I’m always amazed when science can provide a new glimpse into the life and works of an artist who lived long before my time. It makes me feel closer to the artist’s intention to be able to understand how he or she went about the process of creating.
Most people know Louis Daguerre and Henry Talbot as the fathers of modern photography. But that’s not the whole story. In the beginning of the 19th century, Frenchman Joseph Nicephore Niépce—subject of an international conference starting tomorrow in England—produced various image-making techniques now known to be precursors to modern photography: his unique heliographs (photograph using the sun and a device called a camera obscura) were first created on, of all things, pewter plates.
In 1827, Niépce brought these images to England to demonstrate his techniques to the Royal Society in hopes he would be admitted and his talent recognized. Unfortunately, during his time in England The Royal Society was in turmoil and Niépce was unable to share his experiments. Ambitions crushed, he died in 1833, leaving his sometime collaborator Daguerre to publicly reveal photography to the world in 1839.
Recent analysis by Getty Conservation Institute scientists Dusan Stulik and Art Kaplan on a handful of Niépce’s early photographs is now shedding light on the photographer’s secretive process. New results show that Niépce experimented with a variety of inventive techniques in early image making that led the way in the birth of modern photography.
Of the four known surviving plates Niépce took to England, one is now on display at the Harry Ransom Center at the University of Texas at Austin—considered the First Photograph. (GCI scientists analyzed this image in 2002.) Three of the remaining photographic plates Niépce brought to England now reside at the National Media Museum in the U.K.
It’s these latter plates that were examined by GCI scientists. The research shows that these three images undoubtedly represent the finest examples of Niépce’s photographic work, and, disproving previous theories, actually represent not one, but a range of different experiments.
Interestingly, the results also prove that one of the plates, a photographic copy of a design by Louis Daguerre, “Un Clair de Lune,” which has long been thought to have been enhanced with etching, was not enhanced at all, but was simply a wonderfully rendered heliogram.

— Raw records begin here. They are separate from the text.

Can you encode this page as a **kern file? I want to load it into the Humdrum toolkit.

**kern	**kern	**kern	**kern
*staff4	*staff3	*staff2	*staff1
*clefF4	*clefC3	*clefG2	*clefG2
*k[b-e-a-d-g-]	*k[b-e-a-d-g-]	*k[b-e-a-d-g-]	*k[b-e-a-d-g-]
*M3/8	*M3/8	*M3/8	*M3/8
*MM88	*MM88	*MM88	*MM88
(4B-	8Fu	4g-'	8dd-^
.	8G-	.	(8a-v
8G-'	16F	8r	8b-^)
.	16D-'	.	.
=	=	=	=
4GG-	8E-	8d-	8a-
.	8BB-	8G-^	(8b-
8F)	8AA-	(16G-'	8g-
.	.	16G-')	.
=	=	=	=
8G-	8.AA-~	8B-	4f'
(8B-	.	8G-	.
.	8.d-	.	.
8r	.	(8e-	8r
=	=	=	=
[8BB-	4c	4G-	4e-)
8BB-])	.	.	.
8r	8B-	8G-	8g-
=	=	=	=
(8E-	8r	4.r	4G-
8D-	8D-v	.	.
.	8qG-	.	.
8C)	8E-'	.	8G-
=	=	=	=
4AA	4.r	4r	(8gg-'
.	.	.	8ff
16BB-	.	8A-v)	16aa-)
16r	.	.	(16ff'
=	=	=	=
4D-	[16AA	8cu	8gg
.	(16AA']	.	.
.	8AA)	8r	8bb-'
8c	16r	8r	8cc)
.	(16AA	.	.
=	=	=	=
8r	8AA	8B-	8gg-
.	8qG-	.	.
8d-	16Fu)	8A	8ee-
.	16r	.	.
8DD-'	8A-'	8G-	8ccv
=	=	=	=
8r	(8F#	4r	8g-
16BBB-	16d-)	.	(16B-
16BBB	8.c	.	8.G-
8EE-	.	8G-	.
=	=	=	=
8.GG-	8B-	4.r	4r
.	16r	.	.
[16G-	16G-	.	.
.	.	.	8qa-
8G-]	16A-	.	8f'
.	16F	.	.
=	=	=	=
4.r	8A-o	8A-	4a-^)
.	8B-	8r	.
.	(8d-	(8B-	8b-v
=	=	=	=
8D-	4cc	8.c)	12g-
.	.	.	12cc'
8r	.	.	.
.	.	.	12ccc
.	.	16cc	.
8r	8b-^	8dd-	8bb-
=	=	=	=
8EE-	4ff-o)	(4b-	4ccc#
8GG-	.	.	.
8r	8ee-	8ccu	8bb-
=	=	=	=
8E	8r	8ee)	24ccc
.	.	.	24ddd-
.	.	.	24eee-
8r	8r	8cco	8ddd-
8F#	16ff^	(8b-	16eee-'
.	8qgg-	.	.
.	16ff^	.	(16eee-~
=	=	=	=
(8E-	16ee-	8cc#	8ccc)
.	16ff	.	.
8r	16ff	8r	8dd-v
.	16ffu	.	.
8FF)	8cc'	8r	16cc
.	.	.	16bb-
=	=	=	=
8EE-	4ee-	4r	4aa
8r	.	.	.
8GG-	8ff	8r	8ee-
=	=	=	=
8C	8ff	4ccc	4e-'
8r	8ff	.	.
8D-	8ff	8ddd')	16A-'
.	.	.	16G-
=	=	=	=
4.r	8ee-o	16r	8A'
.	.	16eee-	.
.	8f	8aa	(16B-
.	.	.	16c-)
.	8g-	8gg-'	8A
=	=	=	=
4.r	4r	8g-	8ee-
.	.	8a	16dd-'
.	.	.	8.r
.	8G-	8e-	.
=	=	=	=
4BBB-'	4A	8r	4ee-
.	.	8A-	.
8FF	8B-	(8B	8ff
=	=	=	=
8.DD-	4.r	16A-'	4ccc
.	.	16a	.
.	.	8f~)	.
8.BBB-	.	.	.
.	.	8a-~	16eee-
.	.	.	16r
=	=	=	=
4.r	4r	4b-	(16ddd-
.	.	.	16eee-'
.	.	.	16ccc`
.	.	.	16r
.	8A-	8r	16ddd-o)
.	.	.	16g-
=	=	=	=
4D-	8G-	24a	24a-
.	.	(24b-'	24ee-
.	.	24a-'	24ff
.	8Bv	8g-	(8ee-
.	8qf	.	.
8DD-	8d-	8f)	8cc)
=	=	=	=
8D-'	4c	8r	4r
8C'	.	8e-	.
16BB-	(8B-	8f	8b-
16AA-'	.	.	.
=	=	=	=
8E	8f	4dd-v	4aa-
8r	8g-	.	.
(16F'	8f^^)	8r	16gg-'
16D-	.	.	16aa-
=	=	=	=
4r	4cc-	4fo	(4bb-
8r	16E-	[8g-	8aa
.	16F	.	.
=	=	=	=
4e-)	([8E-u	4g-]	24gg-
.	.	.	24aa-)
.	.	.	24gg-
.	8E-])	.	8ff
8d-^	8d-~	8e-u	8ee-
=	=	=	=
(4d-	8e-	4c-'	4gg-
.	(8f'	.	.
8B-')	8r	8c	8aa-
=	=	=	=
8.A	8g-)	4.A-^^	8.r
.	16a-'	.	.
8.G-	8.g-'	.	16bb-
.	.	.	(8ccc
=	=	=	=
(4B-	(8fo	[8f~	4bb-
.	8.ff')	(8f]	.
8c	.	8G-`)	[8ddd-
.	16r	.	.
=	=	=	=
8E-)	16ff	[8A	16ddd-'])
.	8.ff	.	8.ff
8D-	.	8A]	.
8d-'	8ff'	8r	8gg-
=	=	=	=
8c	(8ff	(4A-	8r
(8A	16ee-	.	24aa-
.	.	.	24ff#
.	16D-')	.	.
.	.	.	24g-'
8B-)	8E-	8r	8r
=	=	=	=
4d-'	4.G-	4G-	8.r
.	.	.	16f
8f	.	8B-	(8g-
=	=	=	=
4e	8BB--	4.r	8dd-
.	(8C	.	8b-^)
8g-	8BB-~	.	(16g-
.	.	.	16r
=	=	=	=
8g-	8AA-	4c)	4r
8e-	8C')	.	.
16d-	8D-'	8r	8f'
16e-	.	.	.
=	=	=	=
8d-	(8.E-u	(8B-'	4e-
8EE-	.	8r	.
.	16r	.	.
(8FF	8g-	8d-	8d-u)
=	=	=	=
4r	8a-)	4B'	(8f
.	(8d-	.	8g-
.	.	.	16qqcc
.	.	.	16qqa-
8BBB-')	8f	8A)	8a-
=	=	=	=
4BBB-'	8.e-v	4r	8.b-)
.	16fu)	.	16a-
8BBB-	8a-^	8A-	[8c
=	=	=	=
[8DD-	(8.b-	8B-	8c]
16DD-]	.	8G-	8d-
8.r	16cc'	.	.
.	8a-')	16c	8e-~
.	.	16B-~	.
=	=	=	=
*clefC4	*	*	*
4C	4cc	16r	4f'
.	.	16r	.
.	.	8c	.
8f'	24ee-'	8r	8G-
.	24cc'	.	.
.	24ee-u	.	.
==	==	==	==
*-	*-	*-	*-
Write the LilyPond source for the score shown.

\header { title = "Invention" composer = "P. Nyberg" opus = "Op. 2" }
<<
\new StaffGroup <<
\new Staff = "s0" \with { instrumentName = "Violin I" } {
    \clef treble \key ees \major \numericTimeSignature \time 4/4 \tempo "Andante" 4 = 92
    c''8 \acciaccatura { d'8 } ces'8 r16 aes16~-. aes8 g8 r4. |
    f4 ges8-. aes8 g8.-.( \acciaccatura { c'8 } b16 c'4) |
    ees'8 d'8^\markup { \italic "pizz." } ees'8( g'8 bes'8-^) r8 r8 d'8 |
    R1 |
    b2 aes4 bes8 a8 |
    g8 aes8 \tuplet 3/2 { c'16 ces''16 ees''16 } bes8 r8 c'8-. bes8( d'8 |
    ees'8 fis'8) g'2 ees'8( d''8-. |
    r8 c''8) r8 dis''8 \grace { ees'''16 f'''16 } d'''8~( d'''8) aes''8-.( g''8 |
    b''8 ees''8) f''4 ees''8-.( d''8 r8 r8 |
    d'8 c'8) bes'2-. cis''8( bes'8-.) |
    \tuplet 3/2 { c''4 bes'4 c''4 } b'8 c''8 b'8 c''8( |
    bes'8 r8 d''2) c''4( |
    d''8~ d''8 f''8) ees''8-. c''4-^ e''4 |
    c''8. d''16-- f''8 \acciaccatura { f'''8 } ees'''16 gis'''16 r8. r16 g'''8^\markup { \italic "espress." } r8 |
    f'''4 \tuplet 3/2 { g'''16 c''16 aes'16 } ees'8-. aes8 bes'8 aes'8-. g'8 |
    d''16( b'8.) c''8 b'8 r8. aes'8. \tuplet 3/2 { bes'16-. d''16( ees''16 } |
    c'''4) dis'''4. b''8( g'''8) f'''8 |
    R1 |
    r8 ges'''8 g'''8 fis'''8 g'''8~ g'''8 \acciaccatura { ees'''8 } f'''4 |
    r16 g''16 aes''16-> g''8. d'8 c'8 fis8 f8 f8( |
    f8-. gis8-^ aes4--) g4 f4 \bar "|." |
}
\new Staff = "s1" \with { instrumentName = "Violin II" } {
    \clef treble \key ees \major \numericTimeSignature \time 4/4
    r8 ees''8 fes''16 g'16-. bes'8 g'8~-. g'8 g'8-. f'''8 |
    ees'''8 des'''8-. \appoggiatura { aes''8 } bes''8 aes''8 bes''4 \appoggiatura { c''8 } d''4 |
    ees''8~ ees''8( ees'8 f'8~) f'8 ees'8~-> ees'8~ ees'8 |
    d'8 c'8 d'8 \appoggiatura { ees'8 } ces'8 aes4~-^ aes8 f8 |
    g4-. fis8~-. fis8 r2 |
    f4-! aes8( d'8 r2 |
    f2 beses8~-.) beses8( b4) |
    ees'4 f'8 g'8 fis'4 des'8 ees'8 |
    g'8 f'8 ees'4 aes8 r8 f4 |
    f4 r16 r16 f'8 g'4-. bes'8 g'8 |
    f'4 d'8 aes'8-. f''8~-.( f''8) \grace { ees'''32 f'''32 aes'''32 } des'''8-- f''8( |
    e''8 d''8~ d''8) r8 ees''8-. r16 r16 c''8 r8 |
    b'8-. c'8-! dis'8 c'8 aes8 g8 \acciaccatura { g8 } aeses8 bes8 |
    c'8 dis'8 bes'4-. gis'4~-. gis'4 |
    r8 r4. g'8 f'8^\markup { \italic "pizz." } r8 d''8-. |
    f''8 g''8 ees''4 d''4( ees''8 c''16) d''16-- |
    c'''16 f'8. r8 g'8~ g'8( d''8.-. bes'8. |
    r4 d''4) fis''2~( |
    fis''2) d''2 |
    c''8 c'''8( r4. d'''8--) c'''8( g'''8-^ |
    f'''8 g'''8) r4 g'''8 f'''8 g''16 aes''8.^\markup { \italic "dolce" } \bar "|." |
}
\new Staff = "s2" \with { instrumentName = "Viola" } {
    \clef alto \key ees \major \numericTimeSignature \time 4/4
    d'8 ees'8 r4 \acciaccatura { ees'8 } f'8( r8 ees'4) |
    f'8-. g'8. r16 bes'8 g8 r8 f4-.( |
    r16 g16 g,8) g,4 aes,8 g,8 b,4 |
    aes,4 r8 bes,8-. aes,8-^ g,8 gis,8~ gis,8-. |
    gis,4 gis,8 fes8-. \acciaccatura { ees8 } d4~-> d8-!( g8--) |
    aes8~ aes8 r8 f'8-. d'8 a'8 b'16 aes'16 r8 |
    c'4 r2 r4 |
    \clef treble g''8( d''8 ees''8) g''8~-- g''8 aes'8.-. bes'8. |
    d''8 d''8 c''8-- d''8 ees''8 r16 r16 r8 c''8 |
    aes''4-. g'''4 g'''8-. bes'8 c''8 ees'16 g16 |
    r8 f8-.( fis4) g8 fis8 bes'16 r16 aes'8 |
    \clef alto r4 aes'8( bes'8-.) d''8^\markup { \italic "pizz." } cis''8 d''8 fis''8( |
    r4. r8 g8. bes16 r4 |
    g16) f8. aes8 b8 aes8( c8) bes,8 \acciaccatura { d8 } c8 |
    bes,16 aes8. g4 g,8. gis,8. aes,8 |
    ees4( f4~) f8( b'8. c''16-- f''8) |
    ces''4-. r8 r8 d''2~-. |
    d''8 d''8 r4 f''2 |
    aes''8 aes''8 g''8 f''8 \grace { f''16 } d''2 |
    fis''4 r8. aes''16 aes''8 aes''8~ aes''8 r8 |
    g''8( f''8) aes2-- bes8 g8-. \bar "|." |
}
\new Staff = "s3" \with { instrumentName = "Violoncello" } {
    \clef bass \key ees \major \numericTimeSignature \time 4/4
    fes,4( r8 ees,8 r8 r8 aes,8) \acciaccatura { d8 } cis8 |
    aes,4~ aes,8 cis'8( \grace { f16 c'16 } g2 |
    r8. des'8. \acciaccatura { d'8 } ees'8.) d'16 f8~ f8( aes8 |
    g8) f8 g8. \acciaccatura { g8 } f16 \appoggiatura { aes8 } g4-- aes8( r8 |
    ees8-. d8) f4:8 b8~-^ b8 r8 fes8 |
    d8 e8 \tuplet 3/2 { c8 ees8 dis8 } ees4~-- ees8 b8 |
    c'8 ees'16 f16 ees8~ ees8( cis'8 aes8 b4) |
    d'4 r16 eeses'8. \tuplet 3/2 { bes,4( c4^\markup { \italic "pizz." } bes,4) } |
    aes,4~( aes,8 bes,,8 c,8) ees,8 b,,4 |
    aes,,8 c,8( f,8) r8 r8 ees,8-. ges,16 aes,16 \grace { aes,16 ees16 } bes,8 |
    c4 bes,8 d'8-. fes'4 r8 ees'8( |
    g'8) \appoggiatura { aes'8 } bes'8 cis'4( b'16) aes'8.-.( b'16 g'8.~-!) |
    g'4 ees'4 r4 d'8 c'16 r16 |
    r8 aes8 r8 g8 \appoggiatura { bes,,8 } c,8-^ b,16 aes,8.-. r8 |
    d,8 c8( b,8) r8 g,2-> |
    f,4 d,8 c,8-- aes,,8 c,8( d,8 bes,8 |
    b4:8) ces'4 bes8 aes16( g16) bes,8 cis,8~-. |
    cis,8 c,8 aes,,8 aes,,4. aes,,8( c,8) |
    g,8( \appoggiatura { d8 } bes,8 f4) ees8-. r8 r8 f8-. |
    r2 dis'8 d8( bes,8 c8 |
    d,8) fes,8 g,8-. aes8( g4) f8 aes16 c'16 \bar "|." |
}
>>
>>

Another surprise found in this particular plate lies a little deeper than the image itself. Analysis shows that Niépce’s process began with a pewter plate as a base like all his other works, but this successful picture also began with a fragrant coating of what appears to be solidified lavender oil, which prepared the base to accept the image.
Stulik likes to say that everything related to photography that surrounds us today—digital cameras, film, TV, even 3D and videogames—go back to Niépce’s very first inventions. (For an interview with Stulik, see this video from the National Media Museum.)
He has recreated Niepce’s experiments in his lab, with—I have to say it—some very sweet-smelling success. The team’s technical findings do shine a different light on the early history of photography than has been previously described in literature. It’s a shame that Niépce wasn’t better recognized for his works during his lifetime. His contributions to photography were creative, interesting, and in the long run, immeasurable.